> **About this task**
The line containing "nvite l'enfant à" and every line after it, through the last one below: output exactly these and nothing else.

> **Stored dataset items**
= = = = =
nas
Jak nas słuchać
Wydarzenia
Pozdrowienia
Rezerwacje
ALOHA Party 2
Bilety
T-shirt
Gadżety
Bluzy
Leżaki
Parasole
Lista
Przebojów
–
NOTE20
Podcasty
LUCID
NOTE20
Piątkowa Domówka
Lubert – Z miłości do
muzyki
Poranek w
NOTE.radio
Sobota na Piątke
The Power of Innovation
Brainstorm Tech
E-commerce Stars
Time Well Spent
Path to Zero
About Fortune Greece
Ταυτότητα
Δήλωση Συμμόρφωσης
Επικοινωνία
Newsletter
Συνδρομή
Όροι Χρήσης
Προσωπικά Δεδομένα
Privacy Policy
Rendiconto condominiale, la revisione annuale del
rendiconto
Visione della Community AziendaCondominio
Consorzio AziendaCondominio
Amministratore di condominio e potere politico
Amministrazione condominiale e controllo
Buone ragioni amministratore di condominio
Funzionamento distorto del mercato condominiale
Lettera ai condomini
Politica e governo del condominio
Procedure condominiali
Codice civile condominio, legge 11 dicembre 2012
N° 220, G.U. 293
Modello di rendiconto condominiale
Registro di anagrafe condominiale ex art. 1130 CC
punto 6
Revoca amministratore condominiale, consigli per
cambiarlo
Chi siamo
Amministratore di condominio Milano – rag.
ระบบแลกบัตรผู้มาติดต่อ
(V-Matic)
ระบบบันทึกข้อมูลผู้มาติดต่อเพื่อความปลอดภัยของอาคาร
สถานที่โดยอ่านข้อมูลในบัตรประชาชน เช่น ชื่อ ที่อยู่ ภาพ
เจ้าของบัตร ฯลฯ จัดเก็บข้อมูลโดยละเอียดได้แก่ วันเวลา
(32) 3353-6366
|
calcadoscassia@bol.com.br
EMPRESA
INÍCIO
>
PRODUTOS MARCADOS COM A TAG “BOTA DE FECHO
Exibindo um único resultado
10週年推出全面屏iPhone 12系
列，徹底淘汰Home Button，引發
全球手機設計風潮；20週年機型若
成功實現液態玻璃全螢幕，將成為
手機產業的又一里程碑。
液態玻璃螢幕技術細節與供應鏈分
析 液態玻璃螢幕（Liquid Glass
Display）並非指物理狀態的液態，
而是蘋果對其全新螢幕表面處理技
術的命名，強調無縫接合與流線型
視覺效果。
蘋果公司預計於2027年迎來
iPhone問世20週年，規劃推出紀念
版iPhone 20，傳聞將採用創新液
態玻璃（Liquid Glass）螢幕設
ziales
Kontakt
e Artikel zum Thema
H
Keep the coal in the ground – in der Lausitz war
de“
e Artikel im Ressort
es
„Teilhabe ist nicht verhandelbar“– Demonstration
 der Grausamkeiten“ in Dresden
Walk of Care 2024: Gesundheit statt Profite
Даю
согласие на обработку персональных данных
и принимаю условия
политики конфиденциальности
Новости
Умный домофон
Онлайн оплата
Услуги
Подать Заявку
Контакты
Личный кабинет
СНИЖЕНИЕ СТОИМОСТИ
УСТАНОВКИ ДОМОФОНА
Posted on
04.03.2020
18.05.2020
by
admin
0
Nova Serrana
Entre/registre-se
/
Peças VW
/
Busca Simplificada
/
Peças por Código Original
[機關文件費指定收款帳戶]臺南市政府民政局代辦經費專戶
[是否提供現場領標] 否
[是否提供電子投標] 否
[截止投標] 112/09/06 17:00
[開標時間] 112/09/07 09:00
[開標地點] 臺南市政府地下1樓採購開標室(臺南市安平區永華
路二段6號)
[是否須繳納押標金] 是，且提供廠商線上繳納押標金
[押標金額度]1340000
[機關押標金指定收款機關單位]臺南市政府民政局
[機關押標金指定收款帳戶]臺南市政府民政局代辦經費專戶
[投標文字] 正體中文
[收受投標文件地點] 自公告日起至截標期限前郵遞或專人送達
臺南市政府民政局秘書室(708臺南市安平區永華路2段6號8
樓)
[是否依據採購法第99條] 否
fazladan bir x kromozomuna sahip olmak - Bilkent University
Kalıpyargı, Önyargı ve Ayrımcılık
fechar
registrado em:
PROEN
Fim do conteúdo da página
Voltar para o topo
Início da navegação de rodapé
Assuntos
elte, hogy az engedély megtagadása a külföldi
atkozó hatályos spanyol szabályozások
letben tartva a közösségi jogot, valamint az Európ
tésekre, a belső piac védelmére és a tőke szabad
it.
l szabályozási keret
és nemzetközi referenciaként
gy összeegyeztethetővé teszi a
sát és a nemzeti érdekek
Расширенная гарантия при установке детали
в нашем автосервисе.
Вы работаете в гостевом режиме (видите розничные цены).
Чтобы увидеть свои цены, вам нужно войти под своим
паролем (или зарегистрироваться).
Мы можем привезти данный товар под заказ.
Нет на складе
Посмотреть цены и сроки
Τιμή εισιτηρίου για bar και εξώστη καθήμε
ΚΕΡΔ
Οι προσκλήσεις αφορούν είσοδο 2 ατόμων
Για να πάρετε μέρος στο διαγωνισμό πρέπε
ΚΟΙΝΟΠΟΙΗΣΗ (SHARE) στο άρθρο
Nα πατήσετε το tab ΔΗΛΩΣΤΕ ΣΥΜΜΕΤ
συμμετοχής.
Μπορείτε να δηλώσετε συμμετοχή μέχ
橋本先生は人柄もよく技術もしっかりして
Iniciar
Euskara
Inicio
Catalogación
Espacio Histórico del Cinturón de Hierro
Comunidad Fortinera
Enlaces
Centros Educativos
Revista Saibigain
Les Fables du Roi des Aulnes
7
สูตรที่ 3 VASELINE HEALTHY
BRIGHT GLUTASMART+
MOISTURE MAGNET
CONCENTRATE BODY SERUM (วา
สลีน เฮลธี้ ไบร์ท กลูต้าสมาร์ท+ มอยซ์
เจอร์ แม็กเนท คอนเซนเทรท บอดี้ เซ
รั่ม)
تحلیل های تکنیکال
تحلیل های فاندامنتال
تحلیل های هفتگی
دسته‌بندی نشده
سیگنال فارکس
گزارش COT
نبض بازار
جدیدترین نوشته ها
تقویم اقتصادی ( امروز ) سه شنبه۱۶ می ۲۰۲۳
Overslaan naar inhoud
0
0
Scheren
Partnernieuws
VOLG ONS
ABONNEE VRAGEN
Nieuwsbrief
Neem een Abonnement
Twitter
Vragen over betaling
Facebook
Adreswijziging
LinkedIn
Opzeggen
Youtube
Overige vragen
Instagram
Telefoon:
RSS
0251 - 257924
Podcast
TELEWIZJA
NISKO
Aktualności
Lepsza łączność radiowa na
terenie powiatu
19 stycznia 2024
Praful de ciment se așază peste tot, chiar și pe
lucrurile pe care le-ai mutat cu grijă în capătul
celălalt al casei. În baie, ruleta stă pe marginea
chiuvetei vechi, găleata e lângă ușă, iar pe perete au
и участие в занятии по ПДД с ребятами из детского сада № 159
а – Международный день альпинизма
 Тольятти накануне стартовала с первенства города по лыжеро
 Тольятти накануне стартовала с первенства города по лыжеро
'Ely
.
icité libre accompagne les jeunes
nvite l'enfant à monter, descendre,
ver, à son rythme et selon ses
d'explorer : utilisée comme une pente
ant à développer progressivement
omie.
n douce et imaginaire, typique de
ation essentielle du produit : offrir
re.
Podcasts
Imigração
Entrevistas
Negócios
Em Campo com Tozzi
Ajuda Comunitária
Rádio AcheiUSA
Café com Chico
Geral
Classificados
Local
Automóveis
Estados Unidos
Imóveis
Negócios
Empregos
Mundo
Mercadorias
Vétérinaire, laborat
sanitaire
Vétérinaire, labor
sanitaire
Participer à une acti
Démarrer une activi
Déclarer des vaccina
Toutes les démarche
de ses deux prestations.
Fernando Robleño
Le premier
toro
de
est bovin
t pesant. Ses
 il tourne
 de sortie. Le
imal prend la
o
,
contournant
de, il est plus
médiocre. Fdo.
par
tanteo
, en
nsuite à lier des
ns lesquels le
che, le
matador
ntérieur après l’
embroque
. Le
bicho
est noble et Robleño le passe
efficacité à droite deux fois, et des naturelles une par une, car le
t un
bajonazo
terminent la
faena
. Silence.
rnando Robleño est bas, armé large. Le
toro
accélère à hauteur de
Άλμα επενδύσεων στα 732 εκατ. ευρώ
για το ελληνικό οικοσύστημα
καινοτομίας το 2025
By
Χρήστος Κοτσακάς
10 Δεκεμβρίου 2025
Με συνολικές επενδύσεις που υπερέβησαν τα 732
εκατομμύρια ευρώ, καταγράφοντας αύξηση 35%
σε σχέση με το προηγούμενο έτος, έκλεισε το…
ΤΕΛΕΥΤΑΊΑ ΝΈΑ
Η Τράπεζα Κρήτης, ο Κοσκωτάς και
= = = = =
> **Written response**
nvite l'enfant à monter, descendre,
ver, à son rythme et selon ses
d'explorer : utilisée comme une pente
ant à développer progressivement
omie.
n douce et imaginaire, typique de
ation essentielle du produit : offrir
re.
Podcasts
Imigração
Entrevistas
Negócios
Em Campo com Tozzi
Ajuda Comunitária
Rádio AcheiUSA
Café com Chico
Geral
Classificados
Local
Automóveis
Estados Unidos
Imóveis
Negócios
Empregos
Mundo
Mercadorias
Vétérinaire, laborat
sanitaire
Vétérinaire, labor
sanitaire
Participer à une acti
Démarrer une activi
Déclarer des vaccina
Toutes les démarche
de ses deux prestations.
Fernando Robleño
Le premier
toro
de
est bovin
t pesant. Ses
 il tourne
 de sortie. Le
imal prend la
o
,
contournant
de, il est plus
médiocre. Fdo.
par
tanteo
, en
nsuite à lier des
ns lesquels le
che, le
matador
ntérieur après l’
embroque
. Le
bicho
est noble et Robleño le passe
efficacité à droite deux fois, et des naturelles une par une, car le
t un
bajonazo
terminent la
faena
. Silence.
rnando Robleño est bas, armé large. Le
toro
accélère à hauteur de
Άλμα επενδύσεων στα 732 εκατ. ευρώ
για το ελληνικό οικοσύστημα
καινοτομίας το 2025
By
Χρήστος Κοτσακάς
10 Δεκεμβρίου 2025
Με συνολικές επενδύσεις που υπερέβησαν τα 732
εκατομμύρια ευρώ, καταγράφοντας αύξηση 35%
σε σχέση με το προηγούμενο έτος, έκλεισε το…
ΤΕΛΕΥΤΑΊΑ ΝΈΑ
Η Τράπεζα Κρήτης, ο Κοσκωτάς και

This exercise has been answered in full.